Pro-choice advocates rally outside of the Supreme Court on March...

Pro-choice advocates rally outside of the Supreme Court on March 2, 2016 in Washington, DC. Credit: Getty Images / Drew Angerer

What’s an undue burden?

That question was at the heart of Wednesday’s oral argument at the U.S. Supreme Court in the Texas abortion case of Whole Woman’s Health v. Hellerstedt.

In particular, the conversation focused on whether the court needs to do a cost-benefit comparison to determine an undue burden — and if it does, what statistical evidence is needed to do it properly.

As expected, the oral argument reinforced the sense that the outcome of the case depends on Justice Anthony Kennedy. The four liberal justices made it pretty clear that the Texas law, which requires abortion clinics to operate more like hospitals, should be struck down. The three conservatives, sorely missing the support of Justice Antonin Scalia, will surely vote to uphold it, although Justice Clarence Thomas kept silent on Wednesday. What matters, therefore, is how Kennedy is thinking about the undue-burden problem.

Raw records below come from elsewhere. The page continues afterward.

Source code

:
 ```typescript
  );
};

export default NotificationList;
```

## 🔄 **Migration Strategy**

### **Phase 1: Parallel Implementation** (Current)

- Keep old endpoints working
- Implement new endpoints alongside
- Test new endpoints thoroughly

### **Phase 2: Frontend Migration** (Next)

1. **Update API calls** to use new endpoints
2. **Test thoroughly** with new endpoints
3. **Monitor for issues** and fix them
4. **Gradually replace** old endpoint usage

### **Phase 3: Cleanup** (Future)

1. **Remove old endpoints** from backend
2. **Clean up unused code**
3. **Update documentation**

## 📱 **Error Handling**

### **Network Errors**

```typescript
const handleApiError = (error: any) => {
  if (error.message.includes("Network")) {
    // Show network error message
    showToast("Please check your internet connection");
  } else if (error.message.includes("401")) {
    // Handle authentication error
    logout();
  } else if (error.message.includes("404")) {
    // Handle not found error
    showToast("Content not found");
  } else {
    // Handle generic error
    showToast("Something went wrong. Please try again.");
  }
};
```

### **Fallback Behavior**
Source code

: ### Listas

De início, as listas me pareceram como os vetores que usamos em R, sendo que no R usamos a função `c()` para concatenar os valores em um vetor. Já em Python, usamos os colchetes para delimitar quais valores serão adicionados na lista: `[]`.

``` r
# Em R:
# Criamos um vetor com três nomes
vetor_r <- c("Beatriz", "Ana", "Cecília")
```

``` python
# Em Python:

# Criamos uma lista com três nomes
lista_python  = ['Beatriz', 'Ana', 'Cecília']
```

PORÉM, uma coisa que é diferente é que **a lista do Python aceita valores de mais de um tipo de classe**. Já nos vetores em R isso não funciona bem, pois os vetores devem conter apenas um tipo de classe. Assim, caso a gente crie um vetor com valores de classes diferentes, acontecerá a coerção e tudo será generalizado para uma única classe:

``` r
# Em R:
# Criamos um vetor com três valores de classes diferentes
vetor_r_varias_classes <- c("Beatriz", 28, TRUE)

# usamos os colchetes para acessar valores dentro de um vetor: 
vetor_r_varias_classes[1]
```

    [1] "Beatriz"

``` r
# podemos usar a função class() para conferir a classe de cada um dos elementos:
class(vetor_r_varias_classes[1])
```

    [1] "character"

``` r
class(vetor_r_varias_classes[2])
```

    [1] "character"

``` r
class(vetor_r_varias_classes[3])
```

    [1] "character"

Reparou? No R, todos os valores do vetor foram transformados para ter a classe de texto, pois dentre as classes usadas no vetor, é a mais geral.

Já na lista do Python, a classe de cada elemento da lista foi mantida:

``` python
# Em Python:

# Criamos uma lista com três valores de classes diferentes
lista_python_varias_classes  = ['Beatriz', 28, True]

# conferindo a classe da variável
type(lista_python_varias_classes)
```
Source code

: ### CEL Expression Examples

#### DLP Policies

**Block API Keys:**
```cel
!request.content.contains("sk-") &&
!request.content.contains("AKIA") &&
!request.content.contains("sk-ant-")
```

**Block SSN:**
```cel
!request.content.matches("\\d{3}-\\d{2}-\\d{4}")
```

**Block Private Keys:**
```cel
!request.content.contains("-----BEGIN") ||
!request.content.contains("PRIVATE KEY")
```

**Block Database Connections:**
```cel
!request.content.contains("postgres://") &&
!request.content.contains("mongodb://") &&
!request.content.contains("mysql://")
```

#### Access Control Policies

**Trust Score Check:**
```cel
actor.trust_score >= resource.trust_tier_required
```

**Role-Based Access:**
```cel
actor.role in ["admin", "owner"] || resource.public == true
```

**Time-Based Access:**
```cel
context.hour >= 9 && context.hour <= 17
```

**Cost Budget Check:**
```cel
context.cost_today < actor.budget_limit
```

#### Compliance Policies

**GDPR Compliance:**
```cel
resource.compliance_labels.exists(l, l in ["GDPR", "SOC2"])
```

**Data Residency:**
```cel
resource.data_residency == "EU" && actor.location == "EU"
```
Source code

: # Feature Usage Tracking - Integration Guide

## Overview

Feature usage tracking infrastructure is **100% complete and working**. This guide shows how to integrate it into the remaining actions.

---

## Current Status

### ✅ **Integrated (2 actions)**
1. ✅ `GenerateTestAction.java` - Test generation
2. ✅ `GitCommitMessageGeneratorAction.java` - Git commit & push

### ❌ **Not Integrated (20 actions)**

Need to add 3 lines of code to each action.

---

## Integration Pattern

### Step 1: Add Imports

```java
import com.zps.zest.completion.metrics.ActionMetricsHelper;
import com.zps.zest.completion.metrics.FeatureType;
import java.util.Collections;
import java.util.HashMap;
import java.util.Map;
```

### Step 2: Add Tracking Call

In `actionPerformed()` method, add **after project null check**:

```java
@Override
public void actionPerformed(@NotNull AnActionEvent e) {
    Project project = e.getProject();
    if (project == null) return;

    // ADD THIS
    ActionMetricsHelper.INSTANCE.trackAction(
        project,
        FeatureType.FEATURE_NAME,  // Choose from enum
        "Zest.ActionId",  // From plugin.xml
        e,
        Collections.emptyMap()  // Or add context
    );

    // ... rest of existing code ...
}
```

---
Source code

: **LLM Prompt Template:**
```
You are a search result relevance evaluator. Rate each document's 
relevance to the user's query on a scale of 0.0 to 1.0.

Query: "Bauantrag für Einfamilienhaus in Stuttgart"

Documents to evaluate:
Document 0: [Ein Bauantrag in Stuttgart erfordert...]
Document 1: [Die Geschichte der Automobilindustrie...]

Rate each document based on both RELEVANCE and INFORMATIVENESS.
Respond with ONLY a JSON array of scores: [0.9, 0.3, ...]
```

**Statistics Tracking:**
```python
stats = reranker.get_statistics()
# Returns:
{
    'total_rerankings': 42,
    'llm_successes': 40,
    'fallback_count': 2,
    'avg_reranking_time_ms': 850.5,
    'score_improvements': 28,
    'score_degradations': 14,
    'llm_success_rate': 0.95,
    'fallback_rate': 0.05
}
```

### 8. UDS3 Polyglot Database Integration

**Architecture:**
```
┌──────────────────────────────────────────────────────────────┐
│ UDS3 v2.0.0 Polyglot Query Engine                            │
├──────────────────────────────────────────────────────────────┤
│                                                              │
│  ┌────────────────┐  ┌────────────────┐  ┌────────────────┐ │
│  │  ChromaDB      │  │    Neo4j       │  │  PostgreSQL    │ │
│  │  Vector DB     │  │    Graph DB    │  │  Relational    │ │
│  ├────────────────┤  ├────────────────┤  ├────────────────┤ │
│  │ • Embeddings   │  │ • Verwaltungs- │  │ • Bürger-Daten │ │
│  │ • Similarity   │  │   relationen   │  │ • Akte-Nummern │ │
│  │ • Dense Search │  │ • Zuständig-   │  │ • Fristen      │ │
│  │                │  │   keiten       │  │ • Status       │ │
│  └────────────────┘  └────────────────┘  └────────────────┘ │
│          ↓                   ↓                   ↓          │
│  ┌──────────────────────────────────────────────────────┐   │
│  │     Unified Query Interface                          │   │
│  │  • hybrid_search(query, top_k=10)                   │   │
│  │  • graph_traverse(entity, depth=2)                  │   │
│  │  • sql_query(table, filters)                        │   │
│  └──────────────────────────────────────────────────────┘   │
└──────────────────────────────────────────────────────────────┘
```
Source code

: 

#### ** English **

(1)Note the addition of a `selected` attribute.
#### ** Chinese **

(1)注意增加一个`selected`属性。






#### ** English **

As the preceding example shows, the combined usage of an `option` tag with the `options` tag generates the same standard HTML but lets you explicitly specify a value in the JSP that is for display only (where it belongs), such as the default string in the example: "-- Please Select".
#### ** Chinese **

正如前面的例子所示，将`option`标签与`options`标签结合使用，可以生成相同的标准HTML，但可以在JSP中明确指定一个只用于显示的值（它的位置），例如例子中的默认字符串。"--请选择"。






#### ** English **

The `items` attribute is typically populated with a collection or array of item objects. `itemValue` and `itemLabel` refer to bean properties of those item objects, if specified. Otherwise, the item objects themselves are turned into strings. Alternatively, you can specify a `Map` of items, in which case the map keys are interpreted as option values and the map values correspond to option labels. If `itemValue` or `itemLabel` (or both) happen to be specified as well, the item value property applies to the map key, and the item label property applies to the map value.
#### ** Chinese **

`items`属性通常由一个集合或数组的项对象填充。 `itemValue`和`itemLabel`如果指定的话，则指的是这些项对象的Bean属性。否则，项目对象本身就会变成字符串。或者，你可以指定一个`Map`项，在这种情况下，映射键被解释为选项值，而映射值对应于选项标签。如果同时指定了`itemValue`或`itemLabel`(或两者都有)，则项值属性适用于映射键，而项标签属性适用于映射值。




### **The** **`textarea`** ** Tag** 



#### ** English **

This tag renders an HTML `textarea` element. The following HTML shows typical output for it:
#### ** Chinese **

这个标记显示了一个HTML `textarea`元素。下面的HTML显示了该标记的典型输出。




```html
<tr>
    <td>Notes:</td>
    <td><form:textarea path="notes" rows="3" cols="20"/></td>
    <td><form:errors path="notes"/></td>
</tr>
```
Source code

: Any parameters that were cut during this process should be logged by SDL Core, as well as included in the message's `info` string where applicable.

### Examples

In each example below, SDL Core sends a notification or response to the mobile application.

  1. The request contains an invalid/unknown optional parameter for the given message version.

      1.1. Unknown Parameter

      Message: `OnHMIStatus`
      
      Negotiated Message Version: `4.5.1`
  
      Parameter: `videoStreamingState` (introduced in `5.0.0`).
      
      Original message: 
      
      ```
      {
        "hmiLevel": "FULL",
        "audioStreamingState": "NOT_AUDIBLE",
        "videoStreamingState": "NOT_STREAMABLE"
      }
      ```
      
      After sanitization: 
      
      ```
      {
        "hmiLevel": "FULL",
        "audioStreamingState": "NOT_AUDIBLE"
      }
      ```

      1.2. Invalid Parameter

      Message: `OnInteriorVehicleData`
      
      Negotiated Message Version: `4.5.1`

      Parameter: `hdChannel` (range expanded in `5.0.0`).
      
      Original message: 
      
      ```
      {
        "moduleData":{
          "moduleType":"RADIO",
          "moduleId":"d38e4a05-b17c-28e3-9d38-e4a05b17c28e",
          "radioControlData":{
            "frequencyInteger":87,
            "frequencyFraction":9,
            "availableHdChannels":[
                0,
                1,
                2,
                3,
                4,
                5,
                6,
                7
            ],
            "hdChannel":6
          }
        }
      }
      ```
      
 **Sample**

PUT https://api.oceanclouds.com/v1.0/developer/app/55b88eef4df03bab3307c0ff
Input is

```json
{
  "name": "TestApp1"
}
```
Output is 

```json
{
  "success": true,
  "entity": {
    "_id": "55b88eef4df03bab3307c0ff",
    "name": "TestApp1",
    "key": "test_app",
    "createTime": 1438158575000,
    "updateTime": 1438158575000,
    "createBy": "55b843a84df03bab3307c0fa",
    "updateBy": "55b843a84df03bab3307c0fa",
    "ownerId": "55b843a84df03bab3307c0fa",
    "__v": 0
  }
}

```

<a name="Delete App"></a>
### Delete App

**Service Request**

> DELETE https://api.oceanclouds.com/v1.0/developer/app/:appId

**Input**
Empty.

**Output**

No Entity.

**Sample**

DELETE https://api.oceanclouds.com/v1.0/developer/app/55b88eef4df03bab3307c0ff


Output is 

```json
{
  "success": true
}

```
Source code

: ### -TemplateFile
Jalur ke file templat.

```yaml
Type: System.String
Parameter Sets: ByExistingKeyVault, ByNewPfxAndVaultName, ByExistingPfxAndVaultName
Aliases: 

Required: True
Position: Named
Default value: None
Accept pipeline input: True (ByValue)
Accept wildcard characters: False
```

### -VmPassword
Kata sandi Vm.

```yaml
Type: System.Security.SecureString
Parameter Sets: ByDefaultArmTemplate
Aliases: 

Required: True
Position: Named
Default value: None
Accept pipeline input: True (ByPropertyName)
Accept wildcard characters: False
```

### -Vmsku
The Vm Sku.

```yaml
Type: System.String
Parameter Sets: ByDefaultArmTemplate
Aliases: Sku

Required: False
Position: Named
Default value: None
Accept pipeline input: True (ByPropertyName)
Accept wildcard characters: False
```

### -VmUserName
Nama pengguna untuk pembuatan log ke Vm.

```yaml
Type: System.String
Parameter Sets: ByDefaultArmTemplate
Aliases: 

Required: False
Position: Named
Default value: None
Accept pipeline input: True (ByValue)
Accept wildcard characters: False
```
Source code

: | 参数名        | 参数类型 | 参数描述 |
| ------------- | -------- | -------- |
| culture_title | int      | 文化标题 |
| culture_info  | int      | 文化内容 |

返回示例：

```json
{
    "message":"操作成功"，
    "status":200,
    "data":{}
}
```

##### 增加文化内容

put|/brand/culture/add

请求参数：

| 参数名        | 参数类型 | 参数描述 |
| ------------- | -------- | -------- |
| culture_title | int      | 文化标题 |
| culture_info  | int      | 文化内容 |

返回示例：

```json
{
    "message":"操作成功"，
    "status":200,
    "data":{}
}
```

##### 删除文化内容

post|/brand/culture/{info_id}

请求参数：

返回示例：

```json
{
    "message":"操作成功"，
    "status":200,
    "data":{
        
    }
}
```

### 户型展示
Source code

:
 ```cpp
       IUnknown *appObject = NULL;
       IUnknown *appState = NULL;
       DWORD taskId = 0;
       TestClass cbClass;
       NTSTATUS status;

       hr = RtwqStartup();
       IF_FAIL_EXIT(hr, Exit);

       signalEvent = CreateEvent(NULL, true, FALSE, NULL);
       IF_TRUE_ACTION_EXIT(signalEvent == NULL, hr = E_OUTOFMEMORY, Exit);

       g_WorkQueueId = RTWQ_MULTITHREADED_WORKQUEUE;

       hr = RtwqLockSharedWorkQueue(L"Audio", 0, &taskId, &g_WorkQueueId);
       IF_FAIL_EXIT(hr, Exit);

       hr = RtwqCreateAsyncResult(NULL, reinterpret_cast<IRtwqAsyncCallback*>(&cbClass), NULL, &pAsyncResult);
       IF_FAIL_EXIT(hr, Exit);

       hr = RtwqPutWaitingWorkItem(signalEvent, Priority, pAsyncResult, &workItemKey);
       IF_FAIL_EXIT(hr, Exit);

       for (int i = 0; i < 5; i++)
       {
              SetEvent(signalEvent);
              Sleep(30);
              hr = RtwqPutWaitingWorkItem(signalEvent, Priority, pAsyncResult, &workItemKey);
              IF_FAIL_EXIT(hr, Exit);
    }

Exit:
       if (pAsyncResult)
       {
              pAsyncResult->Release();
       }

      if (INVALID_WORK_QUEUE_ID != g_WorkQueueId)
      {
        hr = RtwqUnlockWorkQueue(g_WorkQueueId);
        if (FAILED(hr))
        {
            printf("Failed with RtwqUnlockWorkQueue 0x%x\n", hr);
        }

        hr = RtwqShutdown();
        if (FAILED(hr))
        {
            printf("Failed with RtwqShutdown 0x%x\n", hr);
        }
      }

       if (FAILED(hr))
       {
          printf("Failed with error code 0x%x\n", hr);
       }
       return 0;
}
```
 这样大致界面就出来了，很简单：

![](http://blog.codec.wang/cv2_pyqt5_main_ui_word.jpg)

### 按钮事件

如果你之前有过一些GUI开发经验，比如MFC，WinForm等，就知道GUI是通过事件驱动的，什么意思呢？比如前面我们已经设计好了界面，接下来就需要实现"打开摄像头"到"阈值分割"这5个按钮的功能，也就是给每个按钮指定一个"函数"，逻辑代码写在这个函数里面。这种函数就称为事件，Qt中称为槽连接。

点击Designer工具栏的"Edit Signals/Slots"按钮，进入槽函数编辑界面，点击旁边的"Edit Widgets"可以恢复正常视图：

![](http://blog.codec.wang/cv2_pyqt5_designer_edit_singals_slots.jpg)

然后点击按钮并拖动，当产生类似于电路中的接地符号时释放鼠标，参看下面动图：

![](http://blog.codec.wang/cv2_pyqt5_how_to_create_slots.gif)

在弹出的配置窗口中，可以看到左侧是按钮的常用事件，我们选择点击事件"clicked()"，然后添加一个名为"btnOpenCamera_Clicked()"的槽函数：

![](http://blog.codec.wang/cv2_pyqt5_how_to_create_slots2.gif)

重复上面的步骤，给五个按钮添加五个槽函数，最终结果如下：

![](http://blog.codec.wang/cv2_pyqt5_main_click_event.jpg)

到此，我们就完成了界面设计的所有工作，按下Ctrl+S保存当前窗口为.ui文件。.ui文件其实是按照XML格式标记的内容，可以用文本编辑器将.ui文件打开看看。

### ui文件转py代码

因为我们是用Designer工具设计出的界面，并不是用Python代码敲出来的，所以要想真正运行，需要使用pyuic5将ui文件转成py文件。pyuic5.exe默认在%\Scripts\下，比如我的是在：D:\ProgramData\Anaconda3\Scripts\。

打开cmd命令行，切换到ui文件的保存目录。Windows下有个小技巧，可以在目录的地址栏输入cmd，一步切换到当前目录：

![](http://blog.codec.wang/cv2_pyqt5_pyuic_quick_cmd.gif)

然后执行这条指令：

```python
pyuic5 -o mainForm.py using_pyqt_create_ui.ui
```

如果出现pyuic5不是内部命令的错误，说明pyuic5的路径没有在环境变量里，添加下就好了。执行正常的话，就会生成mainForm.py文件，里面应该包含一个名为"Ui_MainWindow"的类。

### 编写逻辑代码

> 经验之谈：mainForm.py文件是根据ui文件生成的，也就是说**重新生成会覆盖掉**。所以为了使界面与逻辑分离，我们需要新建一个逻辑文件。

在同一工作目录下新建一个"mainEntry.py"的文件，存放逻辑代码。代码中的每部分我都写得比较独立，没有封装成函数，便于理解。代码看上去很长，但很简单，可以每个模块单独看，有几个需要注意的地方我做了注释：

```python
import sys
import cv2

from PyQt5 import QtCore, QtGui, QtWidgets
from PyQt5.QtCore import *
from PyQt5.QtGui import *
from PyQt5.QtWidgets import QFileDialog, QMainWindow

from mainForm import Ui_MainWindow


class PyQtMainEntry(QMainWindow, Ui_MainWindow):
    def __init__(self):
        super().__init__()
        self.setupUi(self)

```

Justice Sonia Sotomayor wanted to help. She pressed counsel for both sides on the question of what benefits, if any, the law might have. Under her careful guidance, Stephanie Toti, the lawyer for the reproductive-rights group, said there was no medical benefit to be had from taking abortion-inducing drugs in a clinic rather than at home, as the law requires.

And Toti said there was no medical advantage to performing the procedure known as D&C (dilation and curettage) during an abortion in an expensively equipped ambulatory surgical center given that an identical procedure is often performed in other cases in a doctor’s office.

Then Sotomayor asked Scott Keller, the Texas solicitor general, “Are you taking into account in the undue-burden analysis the value of the need being imposed?”

Sotomayor’s point was that determining whether the law created an undue burden would require comparing the burden imposed with the benefits created by the law.

Keller tried to deflect, by saying that the court should assume that a law has a rational basis unless proved otherwise. The reason for Texas to avoid a weighing of costs and benefits is pretty clear: The real purpose of the law is to reduce the total number of abortions.

The state legislature almost certainly considered that to be the law’s benefit, but it couldn’t say so when writing and passing the law, because that would seem to violate the very idea of a constitutional right to abortion. Instead, the law was presented as protecting women’s health. On that dimension, the law does little or nothing.

Kennedy was listening. After Sotomayor’s foray he asked the Texas lawyer whether the premise or effect of the law was “to increase surgical abortions as distinct from medical abortions.” He added that “my reading indicated that medical abortions are up nationwide but down significantly in Texas.” Furthermore, Kennedy said, “this may not be medically wise.”

Abortion-rights activists will be heartened to hear Kennedy’s final suggestion. But it would be a mistake to assume that he fully bought the argument that the law has no medical benefits.

If the court’s method of analysis were to balance cost against benefits, then it would be relevant that more women seem to be having surgical abortions in Texas, thus incurring greater medical risk than they would if they were having the drug-induced procedure. But if undue burden is just a question of individual women being able to get an abortion of some kind, then a different sort of evidence would be needed.

On this point, Kennedy was also animated. He suggested that it might be necessary to send the case back to the lower courts to ascertain whether, as a matter of practice, women in Texas have sufficient access to abortions going forward.

His thought seemed to be that new ambulatory surgical centers might come into existence to satisfy the need created by the closure of existing abortion clinics. He even asked, somewhat fancifully, whether the federal district court would have the authority to freeze the operation of the law for several years to see if such new centers came into existence. After all, he said, “district judges often think they can do anything.”

Kennedy got a laugh for this quip; district judges, who, statistically speaking, are rarely reversed on appeal, may be among the most powerful government officials for that reason and may seem omnipotent. Yet the serious implication of Kennedy’s question was that if the Texas law is to be analyzed based on abortion accessibility, rather than costs and benefits, the court might need more empirical facts.

The upshot is that it seems relatively unlikely that Kennedy would vote with the conservatives, creating a 4-4 split that would uphold the law without creating a national precedent. But it remains uncertain — possibly even to Kennedy himself — whether he would vote to strike down the law now by a vote of 5-3 or to send the case back to the district court for more fact-finding.

The court’s outcome depends on whether Kennedy chooses the cost-benefit route or chooses to focus on access. Whichever he picks, he’ll be pointing the way for future jurisprudence in the area of abortion rights, even after he’s gone from the court.

Bloomberg View columnist Noah Feldman is a professor of constitutional and international law at Harvard University.